Aston Martin to Build 25 Vintage DB4 GT Continuation Cars
The British automaker joins a growing list of OEMs resurrecting rare old models.
The Aston Martin DB4 GT is making a return in the form of a new, limited-run continuation model. And no, you can't afford it.
The British automaker will be bringing 25 new DB4 GTs to life, Aston Martin announced in a press release last Friday. All of the cars will be for track use only and will be built to the 1959 lightweight spec at the Aston Martin Works facility in Newport Pagnell, just over an hour north of London. Production there ended there in 2007 with the outgoing Vanquish S, but the line will return to life to build this new(ish) car.
The new cars will have a 3.7-liter straight-six cylinder engine that puts out 340 horsepower, and will be connected to a four-speed manual transmission and a limited-slip differential—just as it did when the car was originally designed.
"The DB4 G.T. stands proud as one of the most coveted [Aston Martin sports cars] of all," said Aston Martin CEO Andy Palmer. "It’s a mark of Aston Martin’s breadth of abilities that in the same year we launched the DB11—our most advanced ‘DB’ production car ever—we can also embark on an adventure such as the DB4 G.T. Continuation."

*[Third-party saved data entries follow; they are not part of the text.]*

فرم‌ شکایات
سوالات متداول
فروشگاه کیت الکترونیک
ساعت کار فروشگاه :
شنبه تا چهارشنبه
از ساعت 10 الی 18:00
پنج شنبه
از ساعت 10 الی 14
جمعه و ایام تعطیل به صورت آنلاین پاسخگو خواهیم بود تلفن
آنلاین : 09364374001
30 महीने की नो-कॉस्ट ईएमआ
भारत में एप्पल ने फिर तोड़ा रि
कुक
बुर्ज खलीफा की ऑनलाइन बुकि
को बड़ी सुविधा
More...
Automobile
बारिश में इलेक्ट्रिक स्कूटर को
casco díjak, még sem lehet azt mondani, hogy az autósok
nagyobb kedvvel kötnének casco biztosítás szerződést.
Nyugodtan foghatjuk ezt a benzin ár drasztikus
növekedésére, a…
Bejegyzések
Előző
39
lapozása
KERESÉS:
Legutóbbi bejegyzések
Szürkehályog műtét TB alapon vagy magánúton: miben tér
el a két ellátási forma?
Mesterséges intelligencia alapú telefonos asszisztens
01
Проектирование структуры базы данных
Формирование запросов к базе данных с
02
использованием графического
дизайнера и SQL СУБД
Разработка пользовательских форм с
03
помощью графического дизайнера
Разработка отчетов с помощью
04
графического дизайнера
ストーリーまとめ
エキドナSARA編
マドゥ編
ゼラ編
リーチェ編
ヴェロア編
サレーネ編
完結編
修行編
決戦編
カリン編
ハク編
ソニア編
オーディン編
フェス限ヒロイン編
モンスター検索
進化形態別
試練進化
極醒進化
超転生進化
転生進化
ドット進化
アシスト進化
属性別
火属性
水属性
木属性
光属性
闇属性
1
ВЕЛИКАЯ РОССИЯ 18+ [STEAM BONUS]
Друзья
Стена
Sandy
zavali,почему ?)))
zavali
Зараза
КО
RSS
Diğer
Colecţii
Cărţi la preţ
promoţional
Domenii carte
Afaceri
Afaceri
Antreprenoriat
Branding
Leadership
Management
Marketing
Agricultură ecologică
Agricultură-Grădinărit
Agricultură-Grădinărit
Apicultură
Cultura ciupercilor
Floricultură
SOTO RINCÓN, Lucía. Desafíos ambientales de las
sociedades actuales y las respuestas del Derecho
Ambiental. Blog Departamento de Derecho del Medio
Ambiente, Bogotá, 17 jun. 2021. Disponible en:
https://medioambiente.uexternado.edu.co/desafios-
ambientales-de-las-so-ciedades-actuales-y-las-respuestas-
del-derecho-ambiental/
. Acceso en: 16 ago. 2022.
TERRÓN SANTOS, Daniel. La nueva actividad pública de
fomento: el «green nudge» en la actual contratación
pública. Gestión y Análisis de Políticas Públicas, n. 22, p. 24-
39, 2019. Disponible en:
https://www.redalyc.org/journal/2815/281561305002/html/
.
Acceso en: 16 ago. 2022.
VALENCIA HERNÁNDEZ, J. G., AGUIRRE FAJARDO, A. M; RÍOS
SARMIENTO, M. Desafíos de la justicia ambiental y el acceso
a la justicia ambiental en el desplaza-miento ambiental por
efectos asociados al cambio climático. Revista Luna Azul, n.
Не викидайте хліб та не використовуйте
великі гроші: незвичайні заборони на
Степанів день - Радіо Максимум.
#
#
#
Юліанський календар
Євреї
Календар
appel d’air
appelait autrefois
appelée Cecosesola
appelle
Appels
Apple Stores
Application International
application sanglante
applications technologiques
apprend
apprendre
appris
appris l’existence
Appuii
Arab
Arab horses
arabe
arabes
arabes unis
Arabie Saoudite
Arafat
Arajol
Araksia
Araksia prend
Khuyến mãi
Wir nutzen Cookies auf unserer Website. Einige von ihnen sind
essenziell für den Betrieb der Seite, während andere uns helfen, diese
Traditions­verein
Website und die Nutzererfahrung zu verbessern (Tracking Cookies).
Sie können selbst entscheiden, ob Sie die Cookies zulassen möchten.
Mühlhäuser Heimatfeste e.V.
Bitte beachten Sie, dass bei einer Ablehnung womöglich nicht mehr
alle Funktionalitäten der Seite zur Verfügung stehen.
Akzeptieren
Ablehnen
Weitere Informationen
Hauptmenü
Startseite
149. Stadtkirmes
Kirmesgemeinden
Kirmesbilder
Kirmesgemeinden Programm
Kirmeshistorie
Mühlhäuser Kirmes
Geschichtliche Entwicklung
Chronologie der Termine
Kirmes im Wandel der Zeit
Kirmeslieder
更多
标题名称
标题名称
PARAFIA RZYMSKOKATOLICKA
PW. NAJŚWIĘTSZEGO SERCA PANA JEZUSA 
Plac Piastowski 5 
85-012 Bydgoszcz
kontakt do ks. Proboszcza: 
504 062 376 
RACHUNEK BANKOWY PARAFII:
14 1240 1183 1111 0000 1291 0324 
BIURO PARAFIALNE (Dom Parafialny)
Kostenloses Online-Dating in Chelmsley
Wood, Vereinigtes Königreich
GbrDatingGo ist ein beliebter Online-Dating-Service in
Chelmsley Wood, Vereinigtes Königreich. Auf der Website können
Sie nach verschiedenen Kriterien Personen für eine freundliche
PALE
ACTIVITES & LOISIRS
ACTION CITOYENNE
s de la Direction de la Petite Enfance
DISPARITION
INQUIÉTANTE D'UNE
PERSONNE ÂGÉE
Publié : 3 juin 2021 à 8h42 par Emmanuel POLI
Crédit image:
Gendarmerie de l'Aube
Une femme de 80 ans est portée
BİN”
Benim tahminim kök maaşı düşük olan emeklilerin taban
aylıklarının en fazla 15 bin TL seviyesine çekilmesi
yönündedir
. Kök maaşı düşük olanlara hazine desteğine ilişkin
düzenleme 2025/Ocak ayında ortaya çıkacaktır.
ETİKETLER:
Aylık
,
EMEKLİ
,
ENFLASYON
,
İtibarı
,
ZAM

The 25 DB4 GTs will be integrated into a two-year race track driving program arranged by Aston Martin Works. Owners will be given the opportunity to drive their cars at various race tracks—Aston Martin noted the Yas Marina Circuit as being one of them—in an arrive-and-drive setup with experienced driving instructors on hand.
Seventy-five DB4 GTs were originally built between 1959 and 1963, but only eight were constructed to lightweight specification. Aston Martin believes that those cars are now valued at more than £3 million (around $3.8 million). As proper continuation models, the new cars will continue on with where the last cars left off, at chassis 0202R.
Aston Martin joins the likes of Jaguar and AC Cars in the list of British automakers who have recently reincarnated some of their most well-loved vintage cars, with the former resurrecting the XKSS and the latter bringing the Cobra back to life.
Though it's unclear from the press release, it sounds like Aston Martin won't be letting buyers of the new DB4 GTs actually drive their cars on the road. If that's the case, well, that kind of sucks. Though pricing wasn't announced, we'd guess that these cars will cost a hell of a lot of money—and for whatever that number will be, we'd want the freedom to drive these cars wherever we want.
But hey, we're not rich. For all we know, maybe the thick-walleted folk who will be buying these won't give a damn where they get to drive it, so long as they do.